Start of Block

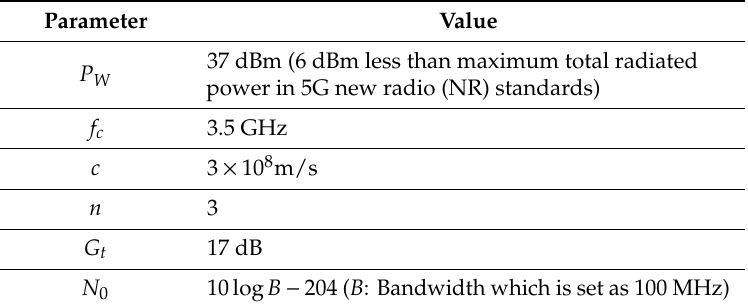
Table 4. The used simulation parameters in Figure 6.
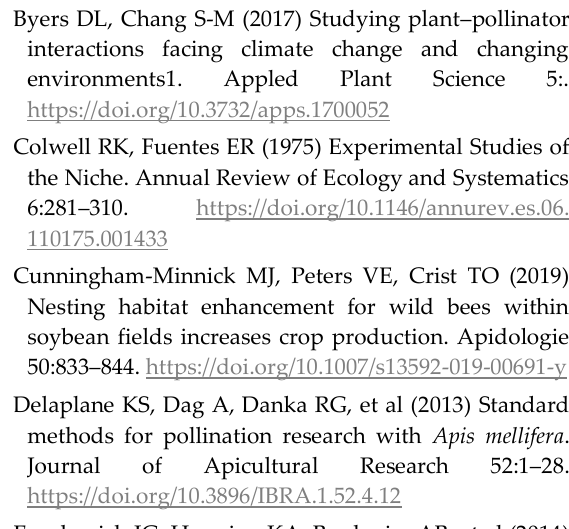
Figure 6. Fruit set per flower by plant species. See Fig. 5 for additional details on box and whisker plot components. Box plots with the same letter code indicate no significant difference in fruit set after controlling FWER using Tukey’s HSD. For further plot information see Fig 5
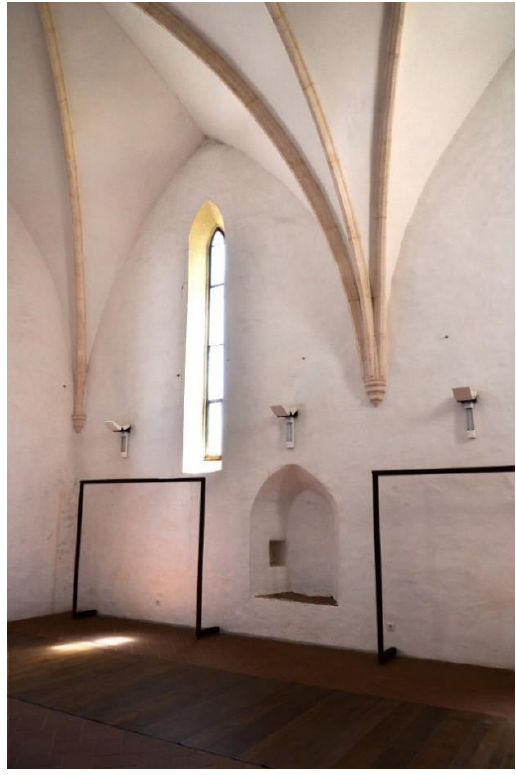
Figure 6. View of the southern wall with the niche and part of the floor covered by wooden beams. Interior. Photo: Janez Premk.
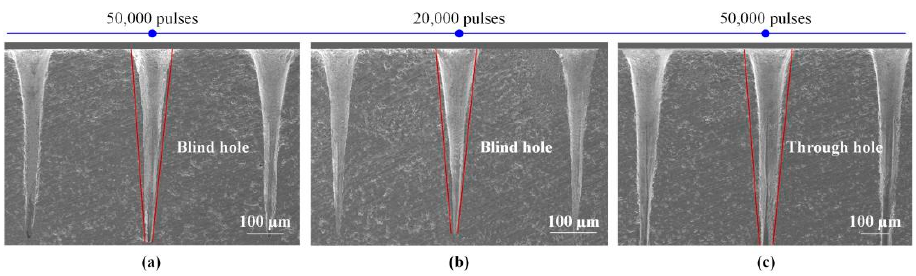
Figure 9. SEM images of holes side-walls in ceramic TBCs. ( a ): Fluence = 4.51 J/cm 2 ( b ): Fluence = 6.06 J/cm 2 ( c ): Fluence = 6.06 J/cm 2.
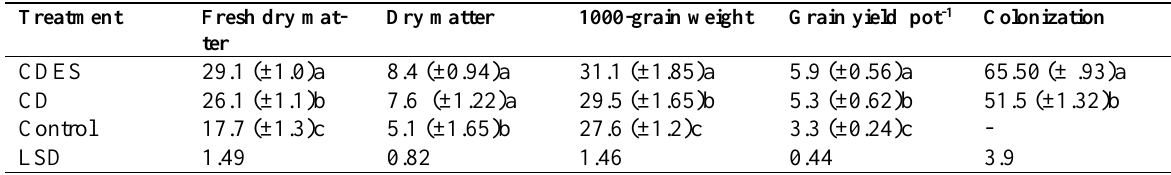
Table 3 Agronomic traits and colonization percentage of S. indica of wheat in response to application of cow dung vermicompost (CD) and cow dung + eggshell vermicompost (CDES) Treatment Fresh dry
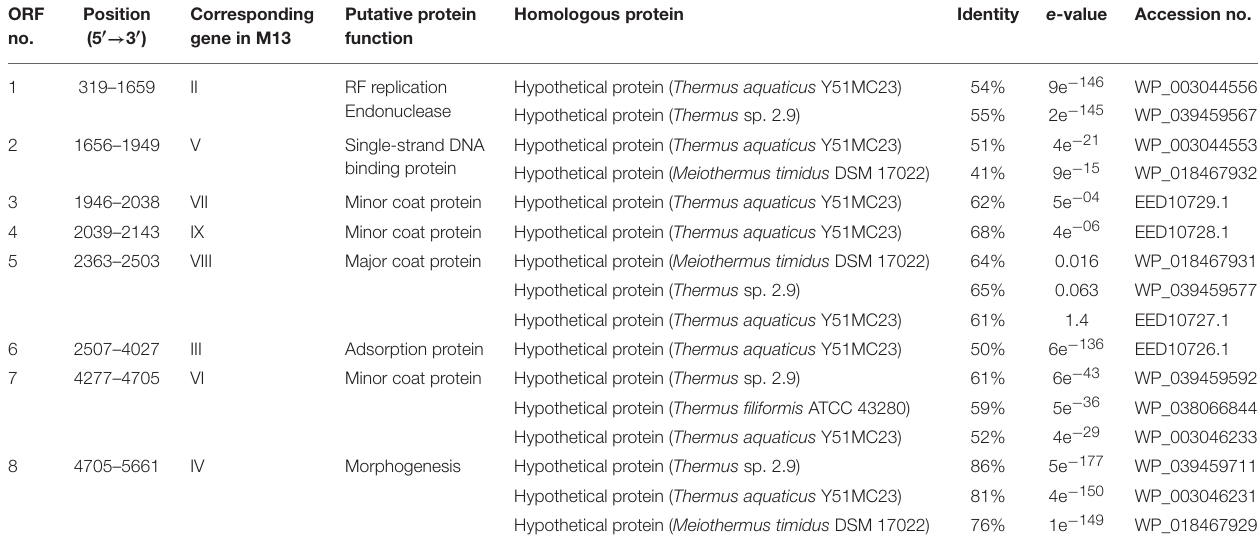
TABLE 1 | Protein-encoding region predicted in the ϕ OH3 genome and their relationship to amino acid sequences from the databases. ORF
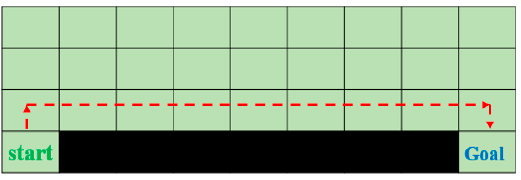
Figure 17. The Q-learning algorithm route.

End of Block

→ **Work item**: Look through the material and copy each line that has "with".

→ **Answer section**:
Figure 6. Fruit set per flower by plant species. See Fig. 5 for additional details on box and whisker plot components. Box plots with the same letter code indicate no significant difference in fruit set after controlling FWER using Tukey’s HSD. For further plot information see Fig 5
Figure 6. View of the southern wall with the niche and part of the floor covered by wooden beams. Interior. Photo: Janez Premk.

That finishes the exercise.